Economists who have studied the current system say that it also does little for most agents — except for a few stars, whose impressive earnings give hope to the large majority of less-successful agents and thus encourage them to protect the status quo. Rivals on the Internet say they do this by refusing to cooperate with buyers using Web-based brokers and by denying M.L.S. information to some online firms.
THEY have not, as yet, fought back by reducing their commissions. And Paul B. Goodrich, the managing director of the Madrona Venture Group in Seattle, an investor in Redfin, says he thinks that they are unlikely ever to do so. “It will be hard for the real estate industry to change the way it compensates its agents,” he said. “If Coldwell Banker announced it was paying 1 percent commission to its agents, there would be a mass exodus.” * * *
In many cities, real estate agents have tried to restrict access to M.L.S. information or to limit its use on the database. Some have asked state legislatures to pass laws forcing brokers to offer certain levels of service, a move that Mr. Kelman sees as intended to squeeze out discount brokers. “It’s a thousand tiny shackles on innovation,” he said. [emphasis added]
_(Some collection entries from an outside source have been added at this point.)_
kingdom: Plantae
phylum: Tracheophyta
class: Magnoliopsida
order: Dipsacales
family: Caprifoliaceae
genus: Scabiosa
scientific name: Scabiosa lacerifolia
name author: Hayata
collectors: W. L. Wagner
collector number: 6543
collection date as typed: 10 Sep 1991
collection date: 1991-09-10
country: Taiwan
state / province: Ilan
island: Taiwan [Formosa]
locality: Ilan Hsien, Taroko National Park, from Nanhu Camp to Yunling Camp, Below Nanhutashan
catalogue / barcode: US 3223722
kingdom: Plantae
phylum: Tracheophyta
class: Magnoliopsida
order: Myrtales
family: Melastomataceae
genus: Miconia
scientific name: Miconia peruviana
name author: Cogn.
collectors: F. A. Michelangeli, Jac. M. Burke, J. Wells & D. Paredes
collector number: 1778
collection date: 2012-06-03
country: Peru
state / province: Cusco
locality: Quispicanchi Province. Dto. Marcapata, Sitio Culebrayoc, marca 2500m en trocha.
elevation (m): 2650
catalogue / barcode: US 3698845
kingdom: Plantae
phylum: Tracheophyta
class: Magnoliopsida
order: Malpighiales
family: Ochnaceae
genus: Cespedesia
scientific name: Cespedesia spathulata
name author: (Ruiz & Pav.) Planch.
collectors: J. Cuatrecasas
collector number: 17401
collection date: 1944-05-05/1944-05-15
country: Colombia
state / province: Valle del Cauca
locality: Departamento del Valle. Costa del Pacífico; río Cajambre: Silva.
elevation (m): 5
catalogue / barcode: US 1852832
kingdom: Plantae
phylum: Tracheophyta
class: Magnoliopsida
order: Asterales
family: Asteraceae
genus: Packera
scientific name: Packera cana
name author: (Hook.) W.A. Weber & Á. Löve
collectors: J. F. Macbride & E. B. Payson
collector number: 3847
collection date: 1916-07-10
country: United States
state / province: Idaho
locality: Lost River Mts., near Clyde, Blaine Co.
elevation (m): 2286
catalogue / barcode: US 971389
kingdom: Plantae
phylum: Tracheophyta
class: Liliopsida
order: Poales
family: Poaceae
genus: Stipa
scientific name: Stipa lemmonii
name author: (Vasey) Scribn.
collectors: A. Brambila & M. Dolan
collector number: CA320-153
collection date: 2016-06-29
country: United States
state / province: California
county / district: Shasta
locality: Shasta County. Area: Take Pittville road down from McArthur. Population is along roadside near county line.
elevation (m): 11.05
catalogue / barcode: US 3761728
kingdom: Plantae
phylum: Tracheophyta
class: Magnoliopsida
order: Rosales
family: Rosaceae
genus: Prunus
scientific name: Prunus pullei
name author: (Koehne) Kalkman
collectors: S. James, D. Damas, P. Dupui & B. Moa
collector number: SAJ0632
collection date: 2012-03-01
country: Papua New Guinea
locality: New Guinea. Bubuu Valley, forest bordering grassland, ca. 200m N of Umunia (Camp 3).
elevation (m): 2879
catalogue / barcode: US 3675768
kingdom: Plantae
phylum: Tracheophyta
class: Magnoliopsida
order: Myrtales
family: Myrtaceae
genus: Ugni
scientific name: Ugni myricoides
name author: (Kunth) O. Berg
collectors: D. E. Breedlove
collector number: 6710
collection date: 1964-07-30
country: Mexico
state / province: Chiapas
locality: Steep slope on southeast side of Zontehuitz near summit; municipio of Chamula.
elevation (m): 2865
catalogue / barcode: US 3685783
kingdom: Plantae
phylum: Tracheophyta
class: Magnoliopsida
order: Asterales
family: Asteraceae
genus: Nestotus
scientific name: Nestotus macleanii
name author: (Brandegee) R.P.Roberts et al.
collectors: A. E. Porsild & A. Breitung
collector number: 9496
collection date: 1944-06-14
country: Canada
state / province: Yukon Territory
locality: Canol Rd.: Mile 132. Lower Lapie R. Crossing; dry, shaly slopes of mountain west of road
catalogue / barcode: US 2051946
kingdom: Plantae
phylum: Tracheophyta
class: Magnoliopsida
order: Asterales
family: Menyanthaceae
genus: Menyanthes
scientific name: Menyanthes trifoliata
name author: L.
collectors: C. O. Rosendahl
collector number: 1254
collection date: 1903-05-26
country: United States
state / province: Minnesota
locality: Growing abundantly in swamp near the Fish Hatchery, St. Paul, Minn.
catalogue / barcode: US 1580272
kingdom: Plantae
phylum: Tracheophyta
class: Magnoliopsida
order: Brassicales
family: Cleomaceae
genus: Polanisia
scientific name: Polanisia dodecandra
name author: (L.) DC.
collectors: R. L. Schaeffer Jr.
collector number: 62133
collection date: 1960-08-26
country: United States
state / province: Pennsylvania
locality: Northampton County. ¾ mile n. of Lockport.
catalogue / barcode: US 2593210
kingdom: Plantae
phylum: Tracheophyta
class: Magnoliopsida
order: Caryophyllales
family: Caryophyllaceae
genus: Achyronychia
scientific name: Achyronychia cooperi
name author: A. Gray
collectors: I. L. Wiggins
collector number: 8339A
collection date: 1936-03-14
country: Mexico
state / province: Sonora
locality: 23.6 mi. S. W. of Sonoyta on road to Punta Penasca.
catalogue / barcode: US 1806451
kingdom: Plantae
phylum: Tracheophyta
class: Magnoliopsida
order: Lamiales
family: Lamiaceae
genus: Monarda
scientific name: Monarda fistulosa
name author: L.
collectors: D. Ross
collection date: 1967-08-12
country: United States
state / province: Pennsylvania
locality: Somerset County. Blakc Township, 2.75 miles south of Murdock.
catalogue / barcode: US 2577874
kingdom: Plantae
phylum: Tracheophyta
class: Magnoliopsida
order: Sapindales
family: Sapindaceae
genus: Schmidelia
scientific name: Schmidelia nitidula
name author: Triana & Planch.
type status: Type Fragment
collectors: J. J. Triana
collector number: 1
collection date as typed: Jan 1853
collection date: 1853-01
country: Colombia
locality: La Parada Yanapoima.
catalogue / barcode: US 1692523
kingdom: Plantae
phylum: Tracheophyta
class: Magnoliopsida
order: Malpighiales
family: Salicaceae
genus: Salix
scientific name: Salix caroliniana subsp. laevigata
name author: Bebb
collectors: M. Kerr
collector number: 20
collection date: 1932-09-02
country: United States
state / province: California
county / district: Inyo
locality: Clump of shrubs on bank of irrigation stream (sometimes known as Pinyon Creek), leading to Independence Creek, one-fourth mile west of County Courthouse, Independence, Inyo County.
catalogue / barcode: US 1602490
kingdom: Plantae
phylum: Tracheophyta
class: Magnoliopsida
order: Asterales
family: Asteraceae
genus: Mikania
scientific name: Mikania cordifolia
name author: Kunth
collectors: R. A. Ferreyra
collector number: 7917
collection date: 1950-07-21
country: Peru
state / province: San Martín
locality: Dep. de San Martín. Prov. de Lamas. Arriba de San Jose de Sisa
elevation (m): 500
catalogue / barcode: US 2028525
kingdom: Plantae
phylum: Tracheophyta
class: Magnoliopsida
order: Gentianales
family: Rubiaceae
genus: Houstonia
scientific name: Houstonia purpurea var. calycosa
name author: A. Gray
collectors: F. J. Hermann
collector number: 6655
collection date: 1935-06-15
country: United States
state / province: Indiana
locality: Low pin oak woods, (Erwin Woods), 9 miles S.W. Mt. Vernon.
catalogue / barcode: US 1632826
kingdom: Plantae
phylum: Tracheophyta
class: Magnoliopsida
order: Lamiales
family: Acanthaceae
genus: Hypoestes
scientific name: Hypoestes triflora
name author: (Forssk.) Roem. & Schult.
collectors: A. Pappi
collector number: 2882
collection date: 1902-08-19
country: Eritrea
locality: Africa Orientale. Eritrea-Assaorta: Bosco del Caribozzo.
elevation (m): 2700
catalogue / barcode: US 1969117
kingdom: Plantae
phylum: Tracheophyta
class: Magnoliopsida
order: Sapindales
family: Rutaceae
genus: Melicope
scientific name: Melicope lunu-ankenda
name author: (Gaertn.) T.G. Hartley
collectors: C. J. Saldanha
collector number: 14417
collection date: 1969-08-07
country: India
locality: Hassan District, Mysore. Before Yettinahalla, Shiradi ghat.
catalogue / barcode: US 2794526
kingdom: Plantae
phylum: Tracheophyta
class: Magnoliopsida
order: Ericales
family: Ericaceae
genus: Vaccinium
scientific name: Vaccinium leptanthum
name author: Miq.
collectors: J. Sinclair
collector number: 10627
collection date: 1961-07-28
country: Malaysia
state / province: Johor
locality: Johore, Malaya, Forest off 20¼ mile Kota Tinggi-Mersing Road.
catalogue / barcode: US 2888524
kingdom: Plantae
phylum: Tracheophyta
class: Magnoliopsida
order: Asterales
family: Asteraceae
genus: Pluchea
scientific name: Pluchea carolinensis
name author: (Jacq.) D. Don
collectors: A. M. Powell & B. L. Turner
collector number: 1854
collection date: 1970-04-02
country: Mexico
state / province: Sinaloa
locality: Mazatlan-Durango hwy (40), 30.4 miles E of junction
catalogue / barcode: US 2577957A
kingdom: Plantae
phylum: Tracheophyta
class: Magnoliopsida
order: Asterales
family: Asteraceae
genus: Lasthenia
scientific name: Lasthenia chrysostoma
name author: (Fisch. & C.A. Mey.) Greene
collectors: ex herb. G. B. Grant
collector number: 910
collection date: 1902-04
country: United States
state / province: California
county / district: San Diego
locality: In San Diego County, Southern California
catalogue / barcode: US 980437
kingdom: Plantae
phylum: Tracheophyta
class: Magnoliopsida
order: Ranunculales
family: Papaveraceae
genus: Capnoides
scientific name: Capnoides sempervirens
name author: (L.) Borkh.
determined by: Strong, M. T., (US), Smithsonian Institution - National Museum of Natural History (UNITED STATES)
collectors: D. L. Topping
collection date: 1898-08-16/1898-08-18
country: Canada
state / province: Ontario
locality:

The Justice Department and the Federal Trade Commission have fought these tactics in Texas, Kentucky, Tennessee and Oklahoma, among other states, and the department is suing the National Association of Realtors, the powerful trade group of agents and brokers, over what it calls anticompetitive rules. * * *
Some economists wonder why agents fight so hard to maintain this pricing system when it is making so few of them rich. In every housing boom, the number of new agents entering the market tracks the climb in home prices. As a result, the average agent sells far fewer homes and makes less money. On average, agents earn $49,300 a year, according to the National Association of Realtors, and that is before paying for their own health insurance and retirement benefits.
“It’s a case where nobody wins,” Chang-Tai Hsieh, an associate professor of economics at the University of California, Berkeley, said of the current system. Mr. Hsieh, who has studied real estate commissions, said that they did not vary much from 6 percent and did not generally change in good times or bad. He said it was a form of price fixing, but an odd one. “Consumers pay a lot of money, and even the people who do the price fixing don’t win,” he said. “So it is a colossal waste.”
Traditional agents spend very little time brokering a deal, Mr. Hsieh added. Most of their time is consumed looking for new clients, which is of no benefit to consumers. An agent working for a salary, he said, would be freed of the need to prospect and would thus be more inclined to focus on negotiating.
Others agree. Steven D. Levitt, an economics professor at the University of Chicago, found that commissions did not align the interests of agents with those of their customers, a conclusion he recounted in his book “Freakonomics.” The agent has little incentive to get a few thousand dollars more for a homeowner, he wrote, because it will not much improve the commission. It is far more important for an agent working on commission to get the deal done and move on, he added. * * *
Redfin said it planned to use the power of the Internet to personalize listings — if local M.L.S.’s allow it. Sellers, for example, could post online brochures that describe the history of their houses, any improvements made or what makes the homes special to them. Buyers, meanwhile, would automatically get help in searches through software that analyzes their past queries.
(Some local M.L.S.’s are particularly eager to fight one Redfin innovation: a display of how long homes have been listed on the market, a possible tip-off to buyers of an eager seller.)
“If you give people freedom, you can’t take it away,” Mr. Kelman said. “A consumer force has been unleashed.”